Here’s another complaint from the DriveSmartBC Inbox: “Please speak
to the situation that I call the “Invisible White Lines” on our highways
as soon as we get some rain and whilst driving in the dark. Night
visibility in winter is terrible.
There are no reflectors on the highway edge like in Washington State. And don’t let Highways tell you the lines are worn off by plowing as in the Okanagan we have had hardly any snow and there is no sand on the roads yet you can’t see either the center line or the right side lines of the highways.
I have driven in BC for 50 years without an accident and the road visibility is terrible every year. I speak to many other people who have the same observation and complaint.”
This driver has about 5 more years experience driving on BC highways than I do, but if I sit and consider the changes that I have seen over the years I can only agree with part of what has been expressed.
The addition of solid white lines at the shoulder became widespread after I started driving. Ditto with the installation of more reflectors on the sides of the road and reflectors set into the center of the highway.
What I have noticed is a change in the durability of the painted lines. If I go for a walk near my home I can see flecks of yellow paint in the gravel of the road shoulder. Whether this is due to poor adhesion, temperature cycles or ploughing and sanding abrasion I can’t say for sure, but it is probably all three.

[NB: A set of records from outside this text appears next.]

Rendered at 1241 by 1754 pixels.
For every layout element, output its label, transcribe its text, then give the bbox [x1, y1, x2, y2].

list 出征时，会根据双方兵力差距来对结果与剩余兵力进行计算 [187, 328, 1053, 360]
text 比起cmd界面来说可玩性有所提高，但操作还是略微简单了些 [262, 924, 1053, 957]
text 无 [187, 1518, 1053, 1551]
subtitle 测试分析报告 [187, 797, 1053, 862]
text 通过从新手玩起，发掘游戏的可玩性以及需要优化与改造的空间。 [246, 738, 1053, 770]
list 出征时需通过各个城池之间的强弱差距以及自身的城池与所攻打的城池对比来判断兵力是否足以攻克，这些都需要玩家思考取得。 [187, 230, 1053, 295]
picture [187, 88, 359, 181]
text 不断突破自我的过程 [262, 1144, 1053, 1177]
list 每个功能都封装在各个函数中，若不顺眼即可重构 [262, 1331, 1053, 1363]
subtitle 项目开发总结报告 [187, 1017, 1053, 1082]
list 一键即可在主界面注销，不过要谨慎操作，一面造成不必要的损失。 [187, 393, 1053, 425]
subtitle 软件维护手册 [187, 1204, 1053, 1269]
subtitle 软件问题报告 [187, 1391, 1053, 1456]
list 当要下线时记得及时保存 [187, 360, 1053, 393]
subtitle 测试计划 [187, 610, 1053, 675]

As you can imagine, keeping our highways properly marked or adding improvements must be a very large job.
The TranBC blog contains an article on the MOTI’s quest for durable paint. Apparently environmental rules for volatile organic compound pollution ended the use of oil based paints in 2010 and the replacements were not as hardy.

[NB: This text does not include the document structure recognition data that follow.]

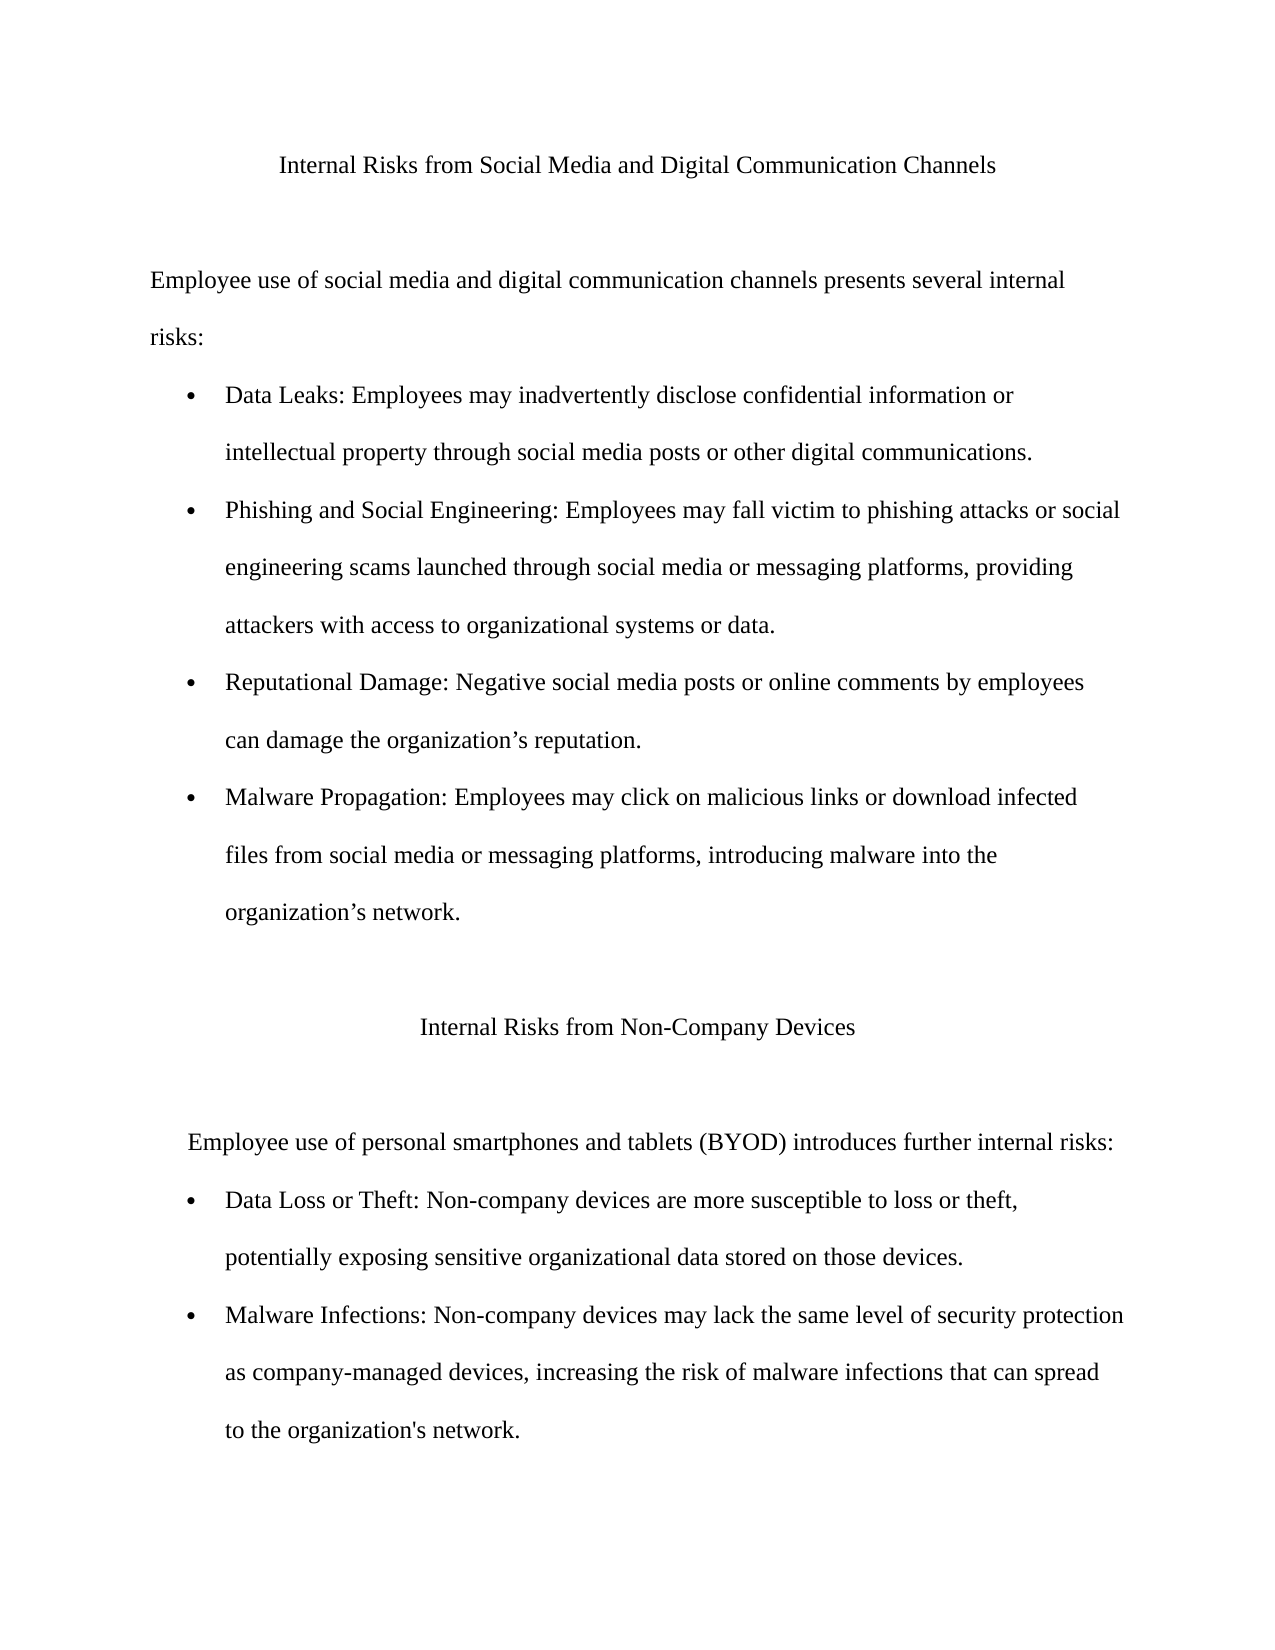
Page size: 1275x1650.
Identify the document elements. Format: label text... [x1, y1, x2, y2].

text Employee use of social media and digital communication channels presents several internal risks: [150, 265, 1125, 351]
list Reputational Damage: Negative social media posts or online comments by employees can damage the organization’s reputation. [187, 667, 1125, 754]
list Phishing and Social Engineering: Employees may fall victim to phishing attacks or social engineering scams launched through social media or messaging platforms, providing attackers with access to organizational systems or data. [187, 495, 1125, 639]
list Data Loss or Theft: Non-company devices are more susceptible to loss or theft, potentially exposing sensitive organizational data stored on those devices. [187, 1185, 1125, 1271]
text Internal Risks from Social Media and Digital Communication Channels [150, 150, 1125, 179]
text Internal Risks from Non-Company Devices [150, 1012, 1125, 1041]
list Malware Propagation: Employees may click on malicious links or download infected files from social media or messaging platforms, introducing malware into the organization’s network. [187, 782, 1125, 926]
text Employee use of personal smartphones and tablets (BYOD) introduces further internal risks: [150, 1127, 1125, 1156]
list Malware Infections: Non-company devices may lack the same level of security protection as company-managed devices, increasing the risk of malware infections that can spread to the organization's network. [187, 1300, 1125, 1444]
list Data Leaks: Employees may inadvertently disclose confidential information or intellectual property through social media posts or other digital communications. [187, 380, 1125, 466]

They followed up with another article on a promising find in April 2017.
If you are interested in the standards for paint required for highway marking, they are found in section 321 of the Standard Specifications for Highway Construction.
Highway delineation requirements start at page 7.21 of the Manual of Standard Traffic Signs & Pavement Markings.
I have always found it difficult to drive in the rain after dark. Where the lines and delineations do not help, the only option that I have is to adjust my expectations to suit the conditions. For me, this means slowing down to a speed that I am comfortable with and making room for others that don’t hold the same view.
Constable Tim Schewe (Retired)
DriveSmartBC: Where better than average road users satisfy their curiosity.